> [MATERIAL TO PROCESS]
# # # # #

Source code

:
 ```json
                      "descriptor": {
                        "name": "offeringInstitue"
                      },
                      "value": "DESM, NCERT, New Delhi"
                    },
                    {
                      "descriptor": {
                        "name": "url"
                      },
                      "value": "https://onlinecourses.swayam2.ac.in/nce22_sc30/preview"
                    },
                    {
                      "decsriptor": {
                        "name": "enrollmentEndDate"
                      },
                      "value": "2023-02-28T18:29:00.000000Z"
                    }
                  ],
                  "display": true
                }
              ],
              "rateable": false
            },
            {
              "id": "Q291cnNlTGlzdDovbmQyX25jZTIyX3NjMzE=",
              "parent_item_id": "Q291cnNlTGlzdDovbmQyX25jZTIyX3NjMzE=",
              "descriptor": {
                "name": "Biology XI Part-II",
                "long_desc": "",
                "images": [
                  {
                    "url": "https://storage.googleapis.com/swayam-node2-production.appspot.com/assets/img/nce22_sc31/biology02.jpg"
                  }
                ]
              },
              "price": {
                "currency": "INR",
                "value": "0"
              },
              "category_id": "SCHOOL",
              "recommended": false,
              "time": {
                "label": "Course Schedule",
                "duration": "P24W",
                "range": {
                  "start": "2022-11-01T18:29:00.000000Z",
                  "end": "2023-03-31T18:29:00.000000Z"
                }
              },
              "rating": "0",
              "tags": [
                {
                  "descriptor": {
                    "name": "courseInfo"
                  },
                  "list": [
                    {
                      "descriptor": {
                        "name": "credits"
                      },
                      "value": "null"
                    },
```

# # # # #

> [WHAT TO DO]
Pull out every line in the material above where "https" occurs.

> [RESPONSE]
                      "value": "https://onlinecourses.swayam2.ac.in/nce22_sc30/preview"
                    "url": "https://storage.googleapis.com/swayam-node2-production.appspot.com/assets/img/nce22_sc31/biology02.jpg"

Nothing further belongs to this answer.